* Begin Dataset entries *

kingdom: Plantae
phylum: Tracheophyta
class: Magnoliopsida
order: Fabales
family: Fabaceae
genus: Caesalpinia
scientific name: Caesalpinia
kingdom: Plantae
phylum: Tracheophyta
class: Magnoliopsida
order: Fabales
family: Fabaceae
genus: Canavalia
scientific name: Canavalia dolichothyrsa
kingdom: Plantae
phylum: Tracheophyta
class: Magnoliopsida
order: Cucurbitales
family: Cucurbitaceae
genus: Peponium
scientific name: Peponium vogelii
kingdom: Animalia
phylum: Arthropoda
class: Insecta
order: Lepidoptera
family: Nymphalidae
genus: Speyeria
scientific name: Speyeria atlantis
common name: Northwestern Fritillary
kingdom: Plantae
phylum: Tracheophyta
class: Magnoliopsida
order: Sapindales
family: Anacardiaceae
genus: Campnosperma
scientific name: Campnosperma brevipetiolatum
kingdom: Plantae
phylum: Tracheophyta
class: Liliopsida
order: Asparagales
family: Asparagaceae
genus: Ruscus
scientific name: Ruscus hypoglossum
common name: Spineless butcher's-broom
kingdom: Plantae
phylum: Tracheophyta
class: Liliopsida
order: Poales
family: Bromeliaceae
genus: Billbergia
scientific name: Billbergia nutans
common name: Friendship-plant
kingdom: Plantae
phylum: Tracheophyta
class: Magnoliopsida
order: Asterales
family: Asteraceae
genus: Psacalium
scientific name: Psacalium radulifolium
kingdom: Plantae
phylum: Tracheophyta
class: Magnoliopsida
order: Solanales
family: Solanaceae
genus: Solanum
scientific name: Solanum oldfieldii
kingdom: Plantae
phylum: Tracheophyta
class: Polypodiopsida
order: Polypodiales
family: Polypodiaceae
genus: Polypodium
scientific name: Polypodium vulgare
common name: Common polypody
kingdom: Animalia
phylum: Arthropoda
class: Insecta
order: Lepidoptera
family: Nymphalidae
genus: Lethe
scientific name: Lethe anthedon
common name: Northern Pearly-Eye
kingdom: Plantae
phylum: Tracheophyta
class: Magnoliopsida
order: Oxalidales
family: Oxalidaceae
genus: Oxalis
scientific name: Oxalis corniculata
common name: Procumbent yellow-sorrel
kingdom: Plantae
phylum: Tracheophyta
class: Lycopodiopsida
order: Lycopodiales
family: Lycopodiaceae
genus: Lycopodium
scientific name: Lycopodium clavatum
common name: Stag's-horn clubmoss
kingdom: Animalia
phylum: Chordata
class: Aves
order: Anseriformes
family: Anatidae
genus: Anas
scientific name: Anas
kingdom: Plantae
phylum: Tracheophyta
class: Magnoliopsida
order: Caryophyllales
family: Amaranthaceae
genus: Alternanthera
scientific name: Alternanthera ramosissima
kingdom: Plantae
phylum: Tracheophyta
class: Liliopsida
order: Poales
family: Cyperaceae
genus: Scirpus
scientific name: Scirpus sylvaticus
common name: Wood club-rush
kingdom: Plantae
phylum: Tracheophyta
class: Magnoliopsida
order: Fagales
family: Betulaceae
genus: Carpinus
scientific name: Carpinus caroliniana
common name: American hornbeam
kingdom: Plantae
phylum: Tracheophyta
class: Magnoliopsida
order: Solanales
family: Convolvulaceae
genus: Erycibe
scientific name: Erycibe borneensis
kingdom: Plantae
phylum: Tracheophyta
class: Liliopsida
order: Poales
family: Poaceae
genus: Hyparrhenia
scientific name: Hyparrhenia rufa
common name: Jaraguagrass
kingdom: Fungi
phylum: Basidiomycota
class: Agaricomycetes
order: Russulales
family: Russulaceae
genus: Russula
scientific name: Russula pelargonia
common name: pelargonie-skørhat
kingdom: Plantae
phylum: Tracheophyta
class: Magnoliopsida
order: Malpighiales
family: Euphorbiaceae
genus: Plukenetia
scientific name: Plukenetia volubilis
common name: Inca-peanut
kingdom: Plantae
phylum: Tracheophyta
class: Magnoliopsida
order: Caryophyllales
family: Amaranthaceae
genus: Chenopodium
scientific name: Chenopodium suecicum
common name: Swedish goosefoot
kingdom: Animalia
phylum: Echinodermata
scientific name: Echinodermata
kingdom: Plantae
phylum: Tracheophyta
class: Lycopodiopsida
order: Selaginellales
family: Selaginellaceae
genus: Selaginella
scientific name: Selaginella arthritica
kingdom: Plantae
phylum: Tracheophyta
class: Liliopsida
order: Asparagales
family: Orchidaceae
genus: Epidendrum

* End Dataset entries *

Exercise aim:
Rewrite the listing above with every "common name" changed to "vernacular name" and nothing else altered.

Exercise answer:
kingdom: Plantae
phylum: Tracheophyta
class: Magnoliopsida
order: Fabales
family: Fabaceae
genus: Caesalpinia
scientific name: Caesalpinia
kingdom: Plantae
phylum: Tracheophyta
class: Magnoliopsida
order: Fabales
family: Fabaceae
genus: Canavalia
scientific name: Canavalia dolichothyrsa
kingdom: Plantae
phylum: Tracheophyta
class: Magnoliopsida
order: Cucurbitales
family: Cucurbitaceae
genus: Peponium
scientific name: Peponium vogelii
kingdom: Animalia
phylum: Arthropoda
class: Insecta
order: Lepidoptera
family: Nymphalidae
genus: Speyeria
scientific name: Speyeria atlantis
vernacular name: Northwestern Fritillary
kingdom: Plantae
phylum: Tracheophyta
class: Magnoliopsida
order: Sapindales
family: Anacardiaceae
genus: Campnosperma
scientific name: Campnosperma brevipetiolatum
kingdom: Plantae
phylum: Tracheophyta
class: Liliopsida
order: Asparagales
family: Asparagaceae
genus: Ruscus
scientific name: Ruscus hypoglossum
vernacular name: Spineless butcher's-broom
kingdom: Plantae
phylum: Tracheophyta
class: Liliopsida
order: Poales
family: Bromeliaceae
genus: Billbergia
scientific name: Billbergia nutans
vernacular name: Friendship-plant
kingdom: Plantae
phylum: Tracheophyta
class: Magnoliopsida
order: Asterales
family: Asteraceae
genus: Psacalium
scientific name: Psacalium radulifolium
kingdom: Plantae
phylum: Tracheophyta
class: Magnoliopsida
order: Solanales
family: Solanaceae
genus: Solanum
scientific name: Solanum oldfieldii
kingdom: Plantae
phylum: Tracheophyta
class: Polypodiopsida
order: Polypodiales
family: Polypodiaceae
genus: Polypodium
scientific name: Polypodium vulgare
vernacular name: Common polypody
kingdom: Animalia
phylum: Arthropoda
class: Insecta
order: Lepidoptera
family: Nymphalidae
genus: Lethe
scientific name: Lethe anthedon
vernacular name: Northern Pearly-Eye
kingdom: Plantae
phylum: Tracheophyta
class: Magnoliopsida
order: Oxalidales
family: Oxalidaceae
genus: Oxalis
scientific name: Oxalis corniculata
vernacular name: Procumbent yellow-sorrel
kingdom: Plantae
phylum: Tracheophyta
class: Lycopodiopsida
order: Lycopodiales
family: Lycopodiaceae
genus: Lycopodium
scientific name: Lycopodium clavatum
vernacular name: Stag's-horn clubmoss
kingdom: Animalia
phylum: Chordata
class: Aves
order: Anseriformes
family: Anatidae
genus: Anas
scientific name: Anas
kingdom: Plantae
phylum: Tracheophyta
class: Magnoliopsida
order: Caryophyllales
family: Amaranthaceae
genus: Alternanthera
scientific name: Alternanthera ramosissima
kingdom: Plantae
phylum: Tracheophyta
class: Liliopsida
order: Poales
family: Cyperaceae
genus: Scirpus
scientific name: Scirpus sylvaticus
vernacular name: Wood club-rush
kingdom: Plantae
phylum: Tracheophyta
class: Magnoliopsida
order: Fagales
family: Betulaceae
genus: Carpinus
scientific name: Carpinus caroliniana
vernacular name: American hornbeam
kingdom: Plantae
phylum: Tracheophyta
class: Magnoliopsida
order: Solanales
family: Convolvulaceae
genus: Erycibe
scientific name: Erycibe borneensis
kingdom: Plantae
phylum: Tracheophyta
class: Liliopsida
order: Poales
family: Poaceae
genus: Hyparrhenia
scientific name: Hyparrhenia rufa
vernacular name: Jaraguagrass
kingdom: Fungi
phylum: Basidiomycota
class: Agaricomycetes
order: Russulales
family: Russulaceae
genus: Russula
scientific name: Russula pelargonia
vernacular name: pelargonie-skørhat
kingdom: Plantae
phylum: Tracheophyta
class: Magnoliopsida
order: Malpighiales
family: Euphorbiaceae
genus: Plukenetia
scientific name: Plukenetia volubilis
vernacular name: Inca-peanut
kingdom: Plantae
phylum: Tracheophyta
class: Magnoliopsida
order: Caryophyllales
family: Amaranthaceae
genus: Chenopodium
scientific name: Chenopodium suecicum
vernacular name: Swedish goosefoot
kingdom: Animalia
phylum: Echinodermata
scientific name: Echinodermata
kingdom: Plantae
phylum: Tracheophyta
class: Lycopodiopsida
order: Selaginellales
family: Selaginellaceae
genus: Selaginella
scientific name: Selaginella arthritica
kingdom: Plantae
phylum: Tracheophyta
class: Liliopsida
order: Asparagales
family: Orchidaceae
genus: Epidendrum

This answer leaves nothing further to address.